▶ [TASK TO CARRY OUT]:
Nothing but the lines from the top of the records through the line with "X197240000Y-54790000D02*" should be returned, exactly, and without pictures.

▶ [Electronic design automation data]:
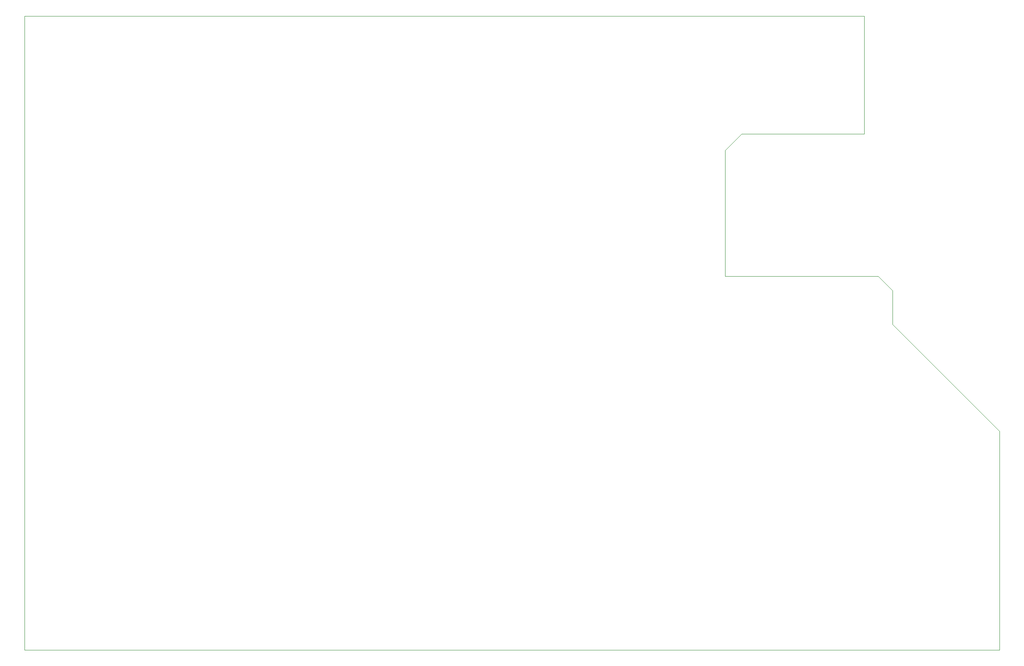
<source format=gbr>
%TF.GenerationSoftware,KiCad,Pcbnew,(5.1.9)-1*%
%TF.CreationDate,2021-05-01T22:48:59+01:00*%
%TF.ProjectId,Mirage,4d697261-6765-42e6-9b69-6361645f7063,rev?*%
%TF.SameCoordinates,Original*%
%TF.FileFunction,Profile,NP*%
%FSLAX46Y46*%
G04 Gerber Fmt 4.6, Leading zero omitted, Abs format (unit mm)*
G04 Created by KiCad (PCBNEW (5.1.9)-1) date 2021-05-01 22:48:59*
%MOMM*%
%LPD*%
G01*
G04 APERTURE LIST*
%TA.AperFunction,Profile*%
%ADD10C,0.038100*%
%TD*%
G04 APERTURE END LIST*
D10*
X225090000Y-51510000D02*
X225090000Y-27830000D01*
X200520000Y-51510000D02*
X225090000Y-51510000D01*
X197240000Y-54790000D02*
X200520000Y-51510000D01*
X227840000Y-79980000D02*
X197240000Y-79980000D01*
X230760000Y-82890000D02*
X227840000Y-79980000D01*
X197240000Y-79980000D02*
X197240000Y-54790000D01*
X230760000Y-89670000D02*
X230760000Y-82890000D01*
X252200000Y-111110000D02*
X230760000Y-89670000D01*
X252200000Y-116100000D02*
X252200000Y-111110000D01*
X252200000Y-154970000D02*
X252200000Y-116100000D01*
X56930000Y-154970000D02*
X252200000Y-154970000D01*
X56930000Y-27830000D02*
X56930000Y-154970000D01*
X225090000Y-27830000D02*
X56930000Y-27830000D01*
M02*

</source>
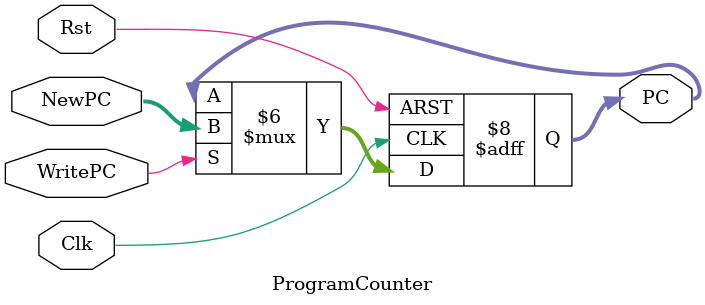
<source format=v>
`timescale 1ns / 1ps
module ProgramCounter(WritePC,NewPC,PC,Clk,Rst);
    input [31:0] NewPC;
    input WritePC,Clk,Rst;
    output reg [31:0] PC;
    initial begin
        PC <= 0;
    end
    always @(posedge Clk or posedge Rst) begin
        if(Rst==1)
            PC <= 32'b0;
        else if(WritePC==1)
            PC <= NewPC;
        else
            PC <= PC;
    end
endmodule
</source>
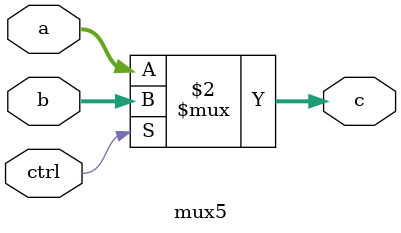
<source format=v>
`timescale 1ns / 1ps
module mux5(
input [4:0]a,b,
output [4:0]c,
input wire ctrl
    );
	assign c=(ctrl==0)?a:b;
endmodule

</source>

▶ [ANSWER]:
<source format=gbr>
%TF.GenerationSoftware,KiCad,Pcbnew,(5.1.9)-1*%
%TF.CreationDate,2021-05-01T22:48:59+01:00*%
%TF.ProjectId,Mirage,4d697261-6765-42e6-9b69-6361645f7063,rev?*%
%TF.SameCoordinates,Original*%
%TF.FileFunction,Profile,NP*%
%FSLAX46Y46*%
G04 Gerber Fmt 4.6, Leading zero omitted, Abs format (unit mm)*
G04 Created by KiCad (PCBNEW (5.1.9)-1) date 2021-05-01 22:48:59*
%MOMM*%
%LPD*%
G01*
G04 APERTURE LIST*
%TA.AperFunction,Profile*%
%ADD10C,0.038100*%
%TD*%
G04 APERTURE END LIST*
D10*
X225090000Y-51510000D02*
X225090000Y-27830000D01*
X200520000Y-51510000D02*
X225090000Y-51510000D01*
X197240000Y-54790000D02*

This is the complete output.